לצאת is used that way, but also לסיים. 

בסוף, הכל יצא טוב
אם לא תשתנה, אתה עלול לסיים כמו אבא שלך


----------



## ystab

להסתדר is to turn out in a positive way. להסתיים/לסיים/לגמור/להיגמר in this context is more to end up. לצאת is also good, but there are cases where it won't fit, like in airelibre's second example. 

להסתבר is in higher register, but again, it can't be used in all cases. One exampe, האירוע הסתבר להיות עצרת מחאה נגד השלטון - the event turned out to be a protest rally against the government. Another one, הנסיך שנדמה רשע הסתבר כטוב לב - the prince who seemed wicked turned out as kind.


----------



## airelibre

There is also התברר - literally to become clear.
התברר (לי) שהוא לא ידע כלום
It turned out (It became clear to me) that he didn't know anything.


----------



## trigel

On a related note how would you say "come down" as in "It always comes down to this argument/fight in the end"?


----------



## ystab

מסתכם or מתמצה. In your example, בסופו של דבר זה תמיד מתמצה/מסתכם בטיעון הזה.


----------



## trigel

And if I meant ויכוח by "argument"?


----------



## ystab

Oh, another option for turn out is להגיע לכדי. 

Is there a difference in English in the meaning of "comes down" when argument means ויכוח?


----------



## trigel

I meant when "comes down to" can't be replaced with "can be summarized by". Would it be correct to suppose there is no difference in Hebrew in this case?


----------



## ystab

I think מגיע ל- or מגיע לכדי would do, assuming I understand your intention. 

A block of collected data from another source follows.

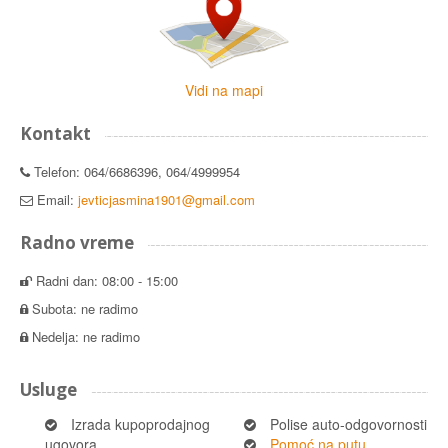
Vidi na mapi
Kontakt
Telefon: 064/6686396, 064/4999954
Email:
jevticjasmina1901@gmail.com
Radno vreme
Radni dan: 08:00 - 15:00
Subota: ne radimo
Nedelja: ne radimo
Usluge
Izrada kupoprodajnog
Polise auto-odgovornosti
ugovora
Pomoć na putu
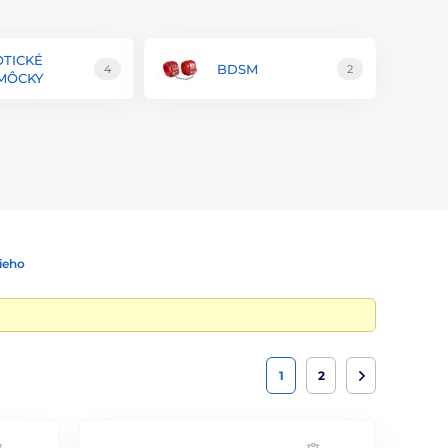
OTICKÉ
BDSM
4
2
MÔCKY
ieho
1
2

בסוף זה תמיד מגיע לכדי הוויכוח הזה.


----------



## Stifled

בסופו של דבר, זה תמיד נגמר בוויכוח

בסופו של דבר, זה תמיד מגיע לידי וויכוח

Both are possible. בסופו של דבר זה תמיד מסתכם בוויכוח sounds a bit jarring since you can't sum something, or (לסכם) with an argument, 
as the argument implys that the matter is still pending. Having said that, you can לגמור something with an argument and break up 
in bad terms. To illustrate my point, I would state the obvious, that you can't say: סיכמנו את זה בוויכוח.


----------